Want to feel like a kid again? Now, if you’re of a certain age, inclination and fortune, you can. Last week, Nintendo launched its SNES Classic Mini, a modernised and miniaturised version of a console that it first released over 25 years ago. It comes loaded with 20 games from back then, including Super Mario World and The Legend of Zelda: A Link to the Past, and it has gamers palpitating. The SNES Classic Mini sold out a few frantic minutes after it was first made available to order. Anyone who missed out will have to face the merciless price inflation of eBay.
This sort of harkening-back is nothing new – last year, for example, Nintendo released a Classic Mini version of an even earlier console – but it is becoming far more prevalent. Some of the oldest names in video gaming, including Atari and Spectrum, have announced their own retro machines. Sega recently published an app that brings its classic games to smartphones. The landscape is strewn with re-releases, vinyl soundtracks, memorabilia, podcasts and websites. It’s starting to look as though gaming’s past could occupy its future.
First, though, the present. Why is this happening now? Part of the answer is, of course, nostalgia – not just among gamers who now have the money to fulfil their childhood dreams, but also among game designers who now have the coding skills.
Sonic Mania, which came out in August, is a case in point. Its main developer, Christian Whitehead, is so infatuated with the titular blue hedgehog that he once received a cease and desist order from Sega for transferring an early 1990s game to his iPhone. These days, Sega is instead asking him to continue and persist. Sonic Mania looks like old, two-dimensional Sonic. It plays like old, hyperkinetic Sonic. It’s so close to the original games that it even contains altered versions of their levels. Fans, such as Whitehead, have been brought into the fold, and allowed to frolic.
It’s telling that Whitehead came to the attention of Sega with an iPhone, as technology is another reason for the rise of retro. Years ago, fast technological improvements meant that developers could make games that were ever more detailed and cinematic. Photorealism was the most propulsive ideal in gaming. Then something changed.

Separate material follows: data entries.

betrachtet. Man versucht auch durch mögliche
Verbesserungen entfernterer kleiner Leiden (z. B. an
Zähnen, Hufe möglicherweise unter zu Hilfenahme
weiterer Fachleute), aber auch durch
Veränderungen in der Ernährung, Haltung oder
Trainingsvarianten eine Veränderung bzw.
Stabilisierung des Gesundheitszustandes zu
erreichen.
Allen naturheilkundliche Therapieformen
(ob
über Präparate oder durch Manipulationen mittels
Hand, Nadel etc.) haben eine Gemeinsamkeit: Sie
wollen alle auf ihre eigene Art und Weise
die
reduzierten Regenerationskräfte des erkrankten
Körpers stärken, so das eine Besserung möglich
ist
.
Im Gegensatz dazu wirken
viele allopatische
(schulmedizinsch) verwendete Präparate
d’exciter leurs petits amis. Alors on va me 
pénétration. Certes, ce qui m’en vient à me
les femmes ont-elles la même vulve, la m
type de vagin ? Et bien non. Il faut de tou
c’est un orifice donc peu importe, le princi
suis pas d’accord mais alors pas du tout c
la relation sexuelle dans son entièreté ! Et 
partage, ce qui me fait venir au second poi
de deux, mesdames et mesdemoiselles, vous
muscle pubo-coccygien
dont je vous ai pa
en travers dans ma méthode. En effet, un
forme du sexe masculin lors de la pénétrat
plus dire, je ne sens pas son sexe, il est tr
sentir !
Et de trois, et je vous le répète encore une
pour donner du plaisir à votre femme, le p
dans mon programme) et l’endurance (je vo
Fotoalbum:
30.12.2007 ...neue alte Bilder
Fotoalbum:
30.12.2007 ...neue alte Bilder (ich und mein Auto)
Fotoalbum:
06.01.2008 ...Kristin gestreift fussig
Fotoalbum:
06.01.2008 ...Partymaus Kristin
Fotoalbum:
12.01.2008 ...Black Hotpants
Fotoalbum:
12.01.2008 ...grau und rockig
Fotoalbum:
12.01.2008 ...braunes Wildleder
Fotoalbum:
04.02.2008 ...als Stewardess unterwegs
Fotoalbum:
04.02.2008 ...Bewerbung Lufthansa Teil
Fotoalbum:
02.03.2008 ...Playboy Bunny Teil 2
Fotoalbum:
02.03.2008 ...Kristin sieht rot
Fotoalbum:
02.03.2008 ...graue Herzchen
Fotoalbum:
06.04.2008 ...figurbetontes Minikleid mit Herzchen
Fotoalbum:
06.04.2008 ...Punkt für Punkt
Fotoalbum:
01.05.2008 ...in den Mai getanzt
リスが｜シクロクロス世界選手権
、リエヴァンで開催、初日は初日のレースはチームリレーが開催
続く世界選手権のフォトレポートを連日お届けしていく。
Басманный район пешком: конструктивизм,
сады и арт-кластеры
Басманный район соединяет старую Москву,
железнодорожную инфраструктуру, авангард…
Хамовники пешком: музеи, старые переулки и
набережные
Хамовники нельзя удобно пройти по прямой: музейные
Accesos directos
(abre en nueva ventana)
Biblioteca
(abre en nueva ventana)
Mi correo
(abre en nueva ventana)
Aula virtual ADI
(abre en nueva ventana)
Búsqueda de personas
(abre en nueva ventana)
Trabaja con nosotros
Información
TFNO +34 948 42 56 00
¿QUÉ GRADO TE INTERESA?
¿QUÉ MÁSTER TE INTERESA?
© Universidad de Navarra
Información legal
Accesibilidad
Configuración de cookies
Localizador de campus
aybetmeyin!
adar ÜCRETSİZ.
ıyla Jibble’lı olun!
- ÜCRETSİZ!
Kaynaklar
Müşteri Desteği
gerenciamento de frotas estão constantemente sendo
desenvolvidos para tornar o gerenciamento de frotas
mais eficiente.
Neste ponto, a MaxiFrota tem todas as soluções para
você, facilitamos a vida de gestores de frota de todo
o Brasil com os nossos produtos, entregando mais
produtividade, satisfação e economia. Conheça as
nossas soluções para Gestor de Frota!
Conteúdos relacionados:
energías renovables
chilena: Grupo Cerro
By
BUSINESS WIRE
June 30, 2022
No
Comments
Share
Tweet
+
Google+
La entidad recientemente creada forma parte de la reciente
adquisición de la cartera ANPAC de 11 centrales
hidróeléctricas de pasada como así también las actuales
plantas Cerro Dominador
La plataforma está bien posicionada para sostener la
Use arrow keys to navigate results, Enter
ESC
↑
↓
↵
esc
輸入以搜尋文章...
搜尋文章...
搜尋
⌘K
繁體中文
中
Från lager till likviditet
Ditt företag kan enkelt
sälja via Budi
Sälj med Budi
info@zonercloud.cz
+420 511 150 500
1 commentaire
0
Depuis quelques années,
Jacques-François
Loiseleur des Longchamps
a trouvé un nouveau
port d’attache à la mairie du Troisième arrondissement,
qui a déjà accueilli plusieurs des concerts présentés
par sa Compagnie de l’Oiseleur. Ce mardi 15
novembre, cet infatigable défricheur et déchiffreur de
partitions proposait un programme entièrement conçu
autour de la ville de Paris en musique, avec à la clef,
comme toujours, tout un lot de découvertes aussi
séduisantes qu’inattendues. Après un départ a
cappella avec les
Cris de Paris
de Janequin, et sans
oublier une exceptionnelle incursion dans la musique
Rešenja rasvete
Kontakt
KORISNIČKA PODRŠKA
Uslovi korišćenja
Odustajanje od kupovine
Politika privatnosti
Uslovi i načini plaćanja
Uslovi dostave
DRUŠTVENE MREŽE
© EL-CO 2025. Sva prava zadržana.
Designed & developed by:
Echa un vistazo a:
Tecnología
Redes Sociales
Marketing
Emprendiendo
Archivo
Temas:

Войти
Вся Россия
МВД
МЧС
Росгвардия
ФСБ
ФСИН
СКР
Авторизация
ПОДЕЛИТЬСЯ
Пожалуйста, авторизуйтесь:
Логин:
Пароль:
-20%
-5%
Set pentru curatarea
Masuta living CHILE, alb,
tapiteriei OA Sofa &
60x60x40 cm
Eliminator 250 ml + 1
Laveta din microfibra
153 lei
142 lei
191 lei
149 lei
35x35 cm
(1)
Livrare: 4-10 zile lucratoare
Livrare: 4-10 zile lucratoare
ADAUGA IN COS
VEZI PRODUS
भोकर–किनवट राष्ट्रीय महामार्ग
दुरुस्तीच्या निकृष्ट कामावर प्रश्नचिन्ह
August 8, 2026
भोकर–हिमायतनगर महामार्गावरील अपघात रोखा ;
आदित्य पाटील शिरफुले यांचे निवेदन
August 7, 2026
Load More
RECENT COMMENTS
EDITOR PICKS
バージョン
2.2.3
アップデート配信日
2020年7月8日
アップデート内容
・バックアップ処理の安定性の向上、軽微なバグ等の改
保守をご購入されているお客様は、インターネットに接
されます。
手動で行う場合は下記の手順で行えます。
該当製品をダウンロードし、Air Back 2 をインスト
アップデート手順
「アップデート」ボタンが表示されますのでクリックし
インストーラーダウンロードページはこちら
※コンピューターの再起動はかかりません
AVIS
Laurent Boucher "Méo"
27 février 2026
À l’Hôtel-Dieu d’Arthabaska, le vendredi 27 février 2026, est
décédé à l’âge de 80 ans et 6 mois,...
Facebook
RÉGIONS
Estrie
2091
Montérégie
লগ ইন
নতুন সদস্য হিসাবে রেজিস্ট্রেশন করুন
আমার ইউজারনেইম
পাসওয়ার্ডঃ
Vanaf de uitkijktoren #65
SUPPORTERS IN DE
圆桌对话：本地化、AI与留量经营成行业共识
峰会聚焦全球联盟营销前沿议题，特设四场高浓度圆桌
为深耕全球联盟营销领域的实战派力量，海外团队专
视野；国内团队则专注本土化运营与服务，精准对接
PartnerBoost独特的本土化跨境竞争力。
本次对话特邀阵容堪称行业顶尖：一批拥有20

The technology kept on advancing, but the distances between different console generations – between, say, the PlayStation 3 and the PlayStation 4 – appeared to shorten. At the same time, millions of people gained new gaming devices in their back pockets – smartphones – that were powerful for their size, but not so powerful when compared to other, housebound systems. This created an environment in which photorealism was less important, and where old games could have a second chance.
And they sure are getting it. In July, Square Enix published an excellent, updated version of its ten-year-old game Final Fantasy XIIfor the PlayStation 4. Much the same has been done, in recent months, for old titles such as Street Fighter II, Crash Bandicoot and Mega Man. These releases have been remastered so that they work with current, high-definition devices. Some have received gameplay refinements so that they are more in line with modern expectations. Yet, fundamentally, they still offer the same experience as they did originally.
The cynical view is that, with these remasters, games companies are simply after new money for old product. But is the same said of those who publish old books, plays, films or music? By no longer allowing its history to fade as new consoles are released, gaming is maturing as an art form. The ability to play old games means the ability to appreciate them. Without that, it’s possible that their pixelated graphics and their bleepy-bloopy soundtracks would be dismissed by today’s gamers as an evolutionary step, rather than celebrated as a glorious aesthetic in their own right.
Gaming’s growing confidence in it past could lead to some problems, however. While the quest for photorealism has become less urgent in recent years, it never really stopped, and now it’s making amazing strides into virtual reality. This means that developers may one day have to ask: does the future belong to games that look like games, or to games that look like the world? Is co-existence an option?
But those clouds are gathering far beyond the horizon. In the meantime, Sonic keeps on running, Mario keeps on jumping, Link keeps on swinging the Master Sword – and, most importantly, gamers keep on playing happily. Let gladness reign for now.